16.4.2 Application failover scenarios
There are several possible problems that can cause the active NNMi management server to stop sending heartbeats and to initiate a failover.
This subsection explains failover of the NNMi management server because an error occurred under various scenarios.
Possible error |
Error location |
||
---|---|---|---|
Active server |
Standby server |
||
Server |
Server failure#1 |
Scenario 1 |
Scenario 6 |
OS stoppage |
Scenario 2 |
Scenario 6 |
|
Process |
nnmcluster stoppage |
Scenario 3 |
Scenario 6 |
Stoppage of process other than nnmcluster |
Scenario 5 |
N/A#2 |
|
Network |
Communication error |
Scenario 4 |
Scenario 4 |
- Organization of this subsection
(1) When a failover occurs
In the following scenarios 1 through 3, NNMi fails over to the standby server if automatic failover is enabled and continues to monitor the network:
-
Scenario 1: The active NNMi management server fails.
A hardware or OS error causes the active server to stop without going through the OS's shutdown process. The standby server detects that the other server has stopped, goes active to automatically start NNMi, and continues to monitor the network. The original active server runs as a standby server if started.
-
Scenario 2: The system administrator shuts down or restarts the active NNMi management server.
The active server has stopped after going through the OS's shutdown process. The standby server detects that the other server has stopped, goes active to automatically start NNMi, and continues to monitor the network. The original active server runs as a standby server if started.
Note that if the NNMi management server is running a UNIX operating system and a termination script is run when the OS is shut down, the ovstop command will be executed automatically. This will result in the application failover being disabled and failover will not occur.
-
Scenario 3: The NNMi administrator shuts down the cluster.
The administrator or some other cause has stopped the cluster manager (nnmcluster process). The standby server detects that the other server has stopped, goes active to automatically start NNMi, and continues to monitor the network.
- Important note
-
If some factor causes only the nnmcluster process of the active server to stop and other NNMi processes continue to remain active, the state is the same as in scenario 3. As a result, NNMi might become active on both the original active server and the new active server. In such a case, recover from the problem by restarting the OS of the original active server.
(2) When no failover occurs
If an event occurs that is not covered by any of the scenarios described in 16.4.2(1) When a failover occurs, failover does not occur. The following are examples:
-
Scenario 4: The network connection between the active and the standby NNMi management servers fails.

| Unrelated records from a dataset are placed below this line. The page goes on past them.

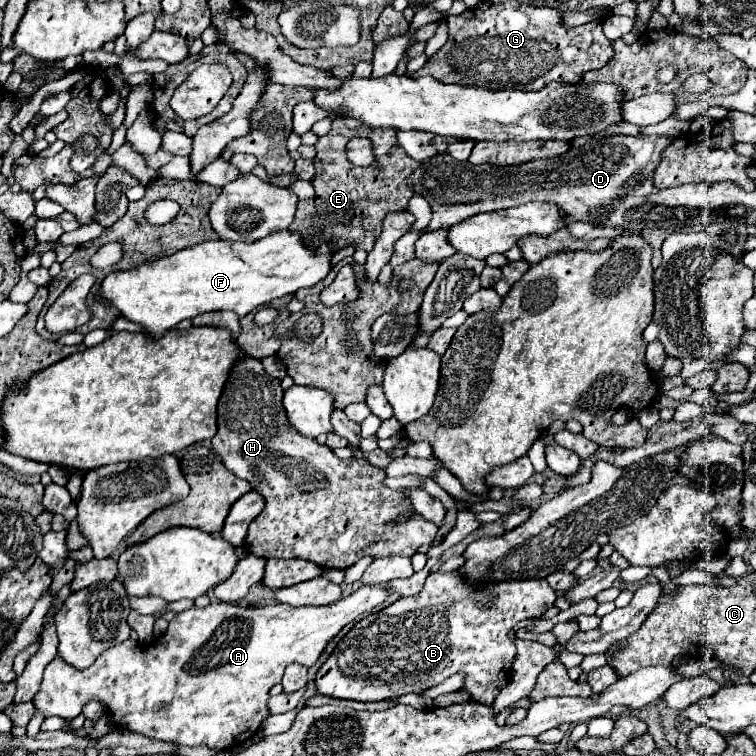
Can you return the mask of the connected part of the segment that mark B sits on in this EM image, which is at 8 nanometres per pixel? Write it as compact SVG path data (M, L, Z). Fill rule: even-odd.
M458 570L454 572L432 572L424 584L424 590L412 598L400 598L394 604L362 618L354 626L354 638L348 634L344 638L344 652L334 650L332 656L322 664L316 676L316 688L322 696L358 700L358 702L378 702L390 700L402 694L420 694L444 682L456 672L464 672L462 692L468 692L474 702L492 706L500 690L508 684L512 662L516 656L516 624L526 618L542 616L552 608L556 592L546 580L506 580L478 584L466 580Z

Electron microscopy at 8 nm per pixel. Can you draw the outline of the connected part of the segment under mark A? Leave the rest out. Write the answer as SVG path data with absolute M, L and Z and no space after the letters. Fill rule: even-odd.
M360 586L350 596L328 606L262 606L242 608L236 604L212 602L206 608L188 608L170 622L168 632L160 636L156 646L140 646L134 640L126 640L108 648L90 668L70 668L60 656L56 656L44 670L40 692L34 696L34 706L44 716L76 718L88 700L100 700L118 728L134 730L148 738L168 740L182 746L210 746L218 750L236 748L254 738L264 720L270 716L266 702L270 688L282 680L284 668L292 662L304 662L306 668L314 666L328 642L352 620L368 614L384 604L392 592L384 586Z

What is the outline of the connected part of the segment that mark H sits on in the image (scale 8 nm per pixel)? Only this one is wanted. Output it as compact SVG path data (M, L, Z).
M246 356L230 372L230 380L218 402L218 434L212 438L212 448L220 454L228 470L248 480L252 490L264 496L264 510L250 524L244 544L246 550L262 558L304 558L320 568L346 570L364 556L414 556L422 544L436 538L438 528L426 524L414 512L408 492L384 486L384 468L372 466L364 456L340 460L328 446L294 430L282 406L282 396L280 380L268 376L260 360Z

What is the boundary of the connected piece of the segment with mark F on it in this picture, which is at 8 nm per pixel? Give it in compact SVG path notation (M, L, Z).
M292 230L270 232L268 236L256 242L228 242L228 240L208 240L196 246L190 246L174 256L166 256L162 260L154 260L150 264L142 264L130 272L112 272L106 276L98 290L98 298L110 302L120 314L132 322L144 326L148 334L160 338L164 332L172 330L180 320L194 318L204 312L214 310L232 310L238 316L246 316L248 312L260 308L262 304L294 294L300 288L312 288L320 280L328 276L332 268L332 244L322 244L318 250L306 248L302 236Z

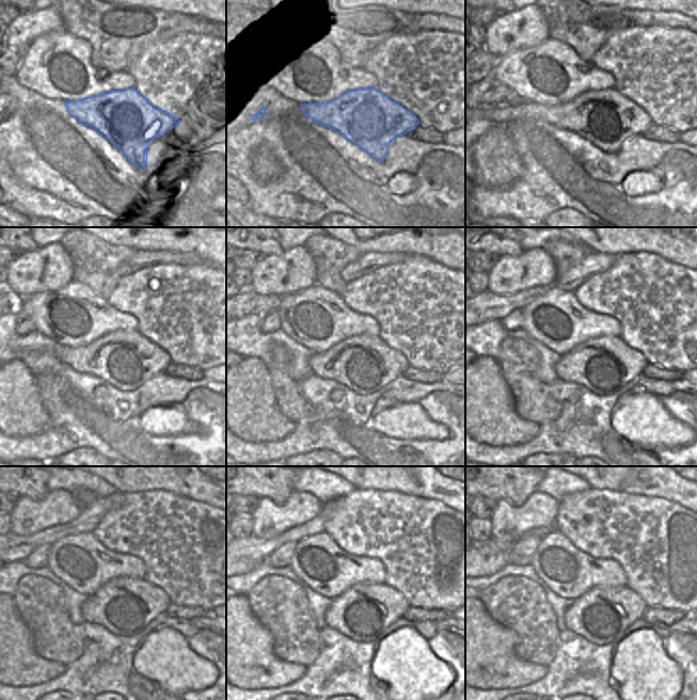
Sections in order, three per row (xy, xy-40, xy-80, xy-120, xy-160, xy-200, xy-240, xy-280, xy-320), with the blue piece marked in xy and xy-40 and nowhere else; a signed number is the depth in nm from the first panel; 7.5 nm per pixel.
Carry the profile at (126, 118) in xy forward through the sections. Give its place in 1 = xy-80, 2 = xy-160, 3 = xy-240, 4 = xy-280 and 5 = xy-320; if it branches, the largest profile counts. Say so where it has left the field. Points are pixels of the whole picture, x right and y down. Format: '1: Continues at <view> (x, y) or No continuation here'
1: Continues at xy-80 (606, 118)
2: Continues at xy-160 (364, 364)
3: Continues at xy-240 (124, 606)
4: Continues at xy-280 (362, 613)
5: Continues at xy-320 (601, 615)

The two servers can no longer communicate with each other. Because heartbeat communications cannot be performed between the cluster managers (nnmcluster process), the following states result:
-
The active server detects that the other server has stopped; the active server continues to run.
-
The standby server also detects that the other server has stopped, goes active, and starts NNMi.
In scenario 4, both NNMi management servers run in the active state. When the network device comes back online, the two NNMi management servers automatically negotiate which server will become the new active server. The other server becomes the standby server and stops NNMi.
The state in which both servers become active causes a problem called split brain in HA configurations based on cluster software. However, because application failover uses a different framework, it recovers without any problem, as described below, when communication is restored:
-
When communication is restored, one of the servers becomes the standby server, restoring the normal configuration.
-
In application failover, the database does not use a shared disk. Instead, the standby server requests the active server to transfer the database and synchronizes it. Therefore, no consistency problem occurs even if NNMi runs on both servers.
-
-
Scenario 5: The NNMi processes have stopped.
Stoppage for any reason of an NNMi process other than the cluster manager (nnmcluster process) does not result in failover.
This is because NNMi processes on the local server are not monitored, although server operations are monitored mutually by the cluster manager's heartbeat communications.
If you want failover to occur whenever an NNMi process stops, employ an HA configuration using cluster software.
-
Scenario 6: A failure occurred on the standby server.
An error described in scenarios 1 through 3 (server failure, OS stoppage, or stoppage of the nnmcluster process) has occurred on the standby server. In such a case, the standby server is removed as a cluster configuration member, but NNMi on the active server continues to run and continues to monitor the network.
- Important note
-
No report is sent even when the standby server becomes available (resulting in single server operation).